I've been conducting a small experiment to test a few of my interpretations about mutual information, and I'm running into some difficulties.
I've created some MATLAB code that basically makes two sets of $10,000$ random, normally-distributed values, centred around a mean of $0$. I called these sets $X$ and $Y$. I then "bin" each of these sets into two histograms containing ten bins. From here, I can calculate the entropy of each set, and thus their "self" information; $$H(X) = I(X;X)$$ $$H(Y) = I(Y;Y)$$ Now, the next thing I wanted to test was the information between $X$ and $Y$. To do this, I created a bivariate histogram, which gives me a $10 \times 10$ grid of joint counts, which I can then divide by $10,000$ to get the joint probabilities of $X$ and $Y$ occurring at the same time.
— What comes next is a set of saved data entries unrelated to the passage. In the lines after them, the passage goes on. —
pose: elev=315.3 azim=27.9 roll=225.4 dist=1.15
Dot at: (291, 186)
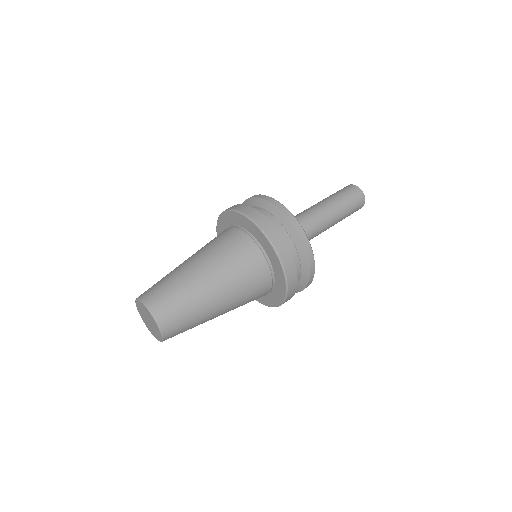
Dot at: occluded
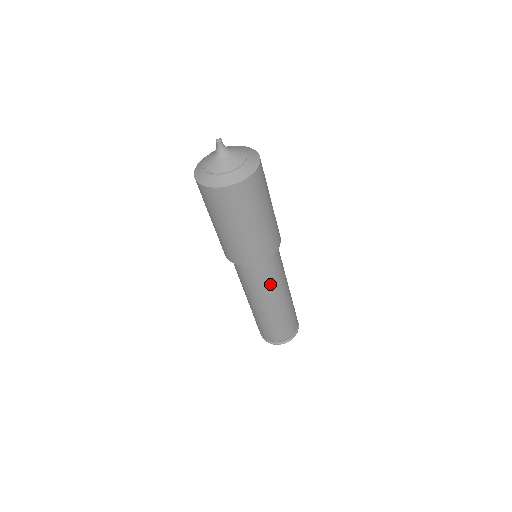
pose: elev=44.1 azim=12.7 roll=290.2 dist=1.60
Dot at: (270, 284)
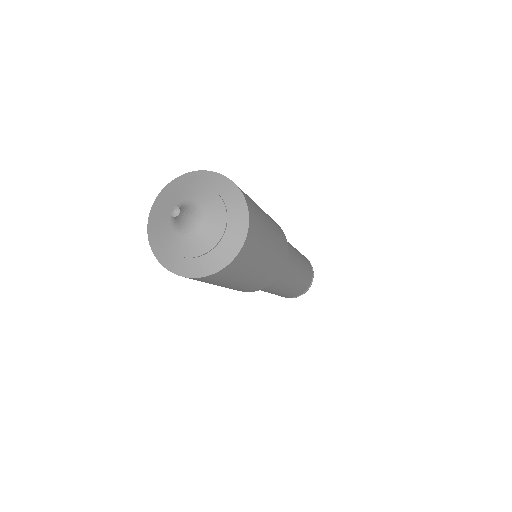
Dot at: (278, 285)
I then used the method shown here; http://www.scholarpedia.org/article/Mutual_information to calculate the information value.
Now, my intuition was telling me that, because $X$ and $Y$ are roughly the same, then $I(X;Y) = I(Y;X) \approx H(X) \approx H(Y)$. Now, it's definitely true that $I(X;Y) = I(Y;X)$, and I have shown that $H(X) \approx H(Y)$, but the values I get for $I(X;Y)$ are around $0.005$, whereas my entropy values are generally around $2.4$.
I'm not 100% sure where this discrepancy is coming from. Any insight into why this might be happening would be very appreciated!!